自从这一天之后,虞栎上了瘾,他上班的时候男人也上班,勉强能控制,等下班了后就迫不及待的回家打开电脑,时间男人的一举一动。根据男人今天买的菜、脸上的疲惫和衣服的脏污来判断他今天过的怎么样,并且和自己做对比,然后趾高气昂的狠狠嘲笑辱骂他一番。
虽然男人听不到,但是也足够让虞栎心里舒坦。对男人时不时往家里搬一些花草嗤之以鼻,认为这是男人钱多了没处花,买些没用玩意儿。
随着偷、窥次数的增加,虞栎渐渐的不满足于固定的视角,男人在家的时候会去到一些摄像头拍不到,或者离得远的地方,甚至男人好几次打扫卫生的时候差点看到了摄像头。

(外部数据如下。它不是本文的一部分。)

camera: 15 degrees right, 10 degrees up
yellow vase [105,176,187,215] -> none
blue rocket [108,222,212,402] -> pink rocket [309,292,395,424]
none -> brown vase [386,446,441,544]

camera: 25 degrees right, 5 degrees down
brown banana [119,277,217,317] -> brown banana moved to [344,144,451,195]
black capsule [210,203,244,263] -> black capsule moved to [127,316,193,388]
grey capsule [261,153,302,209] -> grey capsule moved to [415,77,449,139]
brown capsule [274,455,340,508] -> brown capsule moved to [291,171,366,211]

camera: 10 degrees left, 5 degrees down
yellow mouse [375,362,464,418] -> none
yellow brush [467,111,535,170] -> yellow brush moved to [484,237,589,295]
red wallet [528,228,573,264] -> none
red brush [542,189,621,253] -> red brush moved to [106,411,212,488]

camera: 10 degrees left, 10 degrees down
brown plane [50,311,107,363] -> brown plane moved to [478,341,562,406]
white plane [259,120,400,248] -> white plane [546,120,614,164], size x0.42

这让虞栎很焦躁害怕,但是最近快递物流却出了问题,他早早购买的其他针孔摄像头推迟了好几天才到。
一拿到手,虞栎迫不及待的再次撬开男人的门,踮着脚尖在一些视线死角粘好,但是没等他离开房子,门口就传来大踏步的声音,是男人回来了!可是他现在不是应该在上班吗?!他早上亲眼看到男人去上班的!他怎么会现在回来!怎么会!因为担心晚上装摄像头会被提前回来的男人抓住,虞栎特意顶着便利店老板的训斥请假一天!

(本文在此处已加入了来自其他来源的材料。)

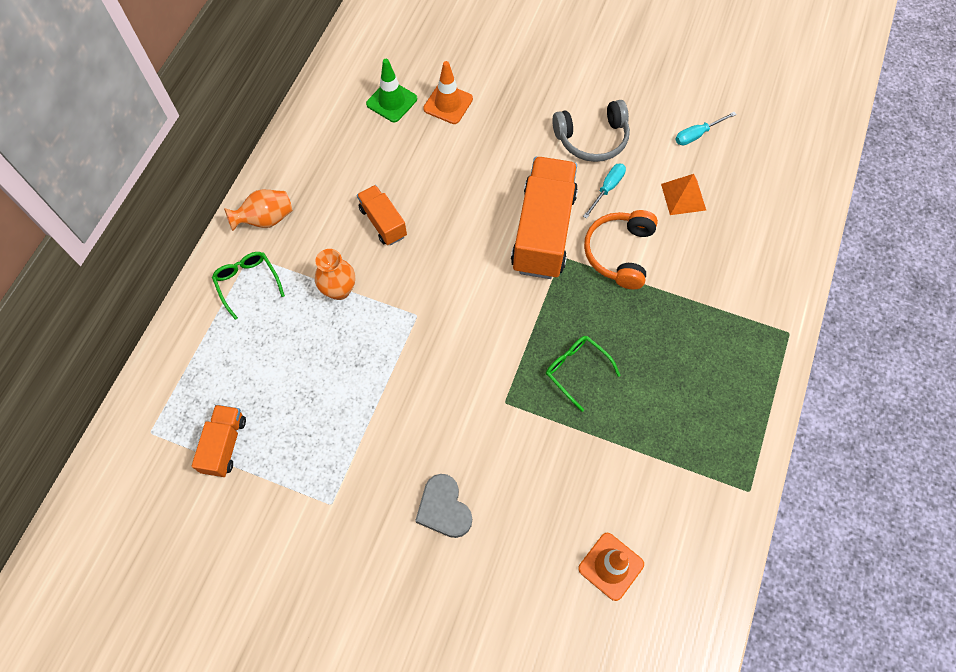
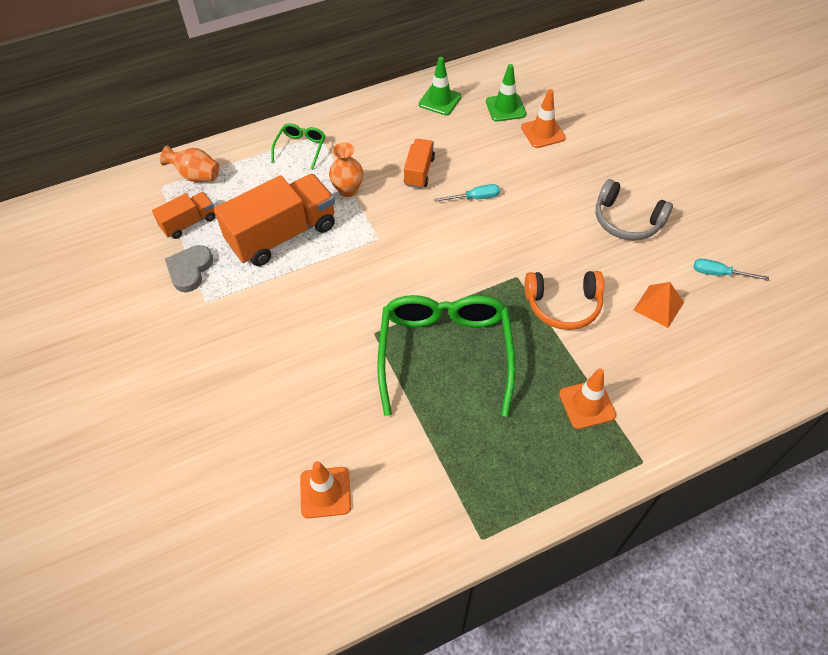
camera: 45 degrees right, 10 degrees down
orange vase [224,190,292,231] -> orange vase moved to [160,145,219,182]
grey heart [415,474,472,538] -> grey heart moved to [165,245,213,292]
orange truck [511,157,578,279] -> orange truck moved to [214,174,335,266]
green glasses [546,336,621,412] -> green glasses [377,295,516,417], size x2.22
turquoise screwdriver [583,163,626,219] -> turquoise screwdriver moved to [434,184,500,202]
orange headphones [584,210,658,289] -> orange headphones turned 150 degrees counterclockwise [525,271,604,330]
none -> green traffic cone [419,57,461,115]
none -> orange traffic cone [559,369,616,429]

虞栎小脸瞬间惊恐的惨白,他手足无措的在原地转圈,咬着手指焦躁不安。
要知道没有谁能忍受自己被人事件!男人体格健壮,手臂比得上他大腿粗,一圈就能揍死他,虞栎怕疼,他不想挨揍。居民楼的布局是一条直直的走廊,他现在跑出去就是送人头。
害怕驱使虞栎的小脑袋疯狂运转,粉嫩的唇瓣被咬的几乎破皮,黑白分明的眼珠里是藏不住的恐惧慌乱。脚步声越来越近,最后他一咬牙,干脆钻进男人床底,可是三面无遮挡的设计让他没有安全感,又狼狈的爬出来,眼里包着恐惧的泪水,哆哆嗦嗦的爬进衣柜,可是衣柜很小,他蜷缩在里面,男人一拿衣服就能看到他,一咬牙,虞栎又小心翼翼的爬回床底。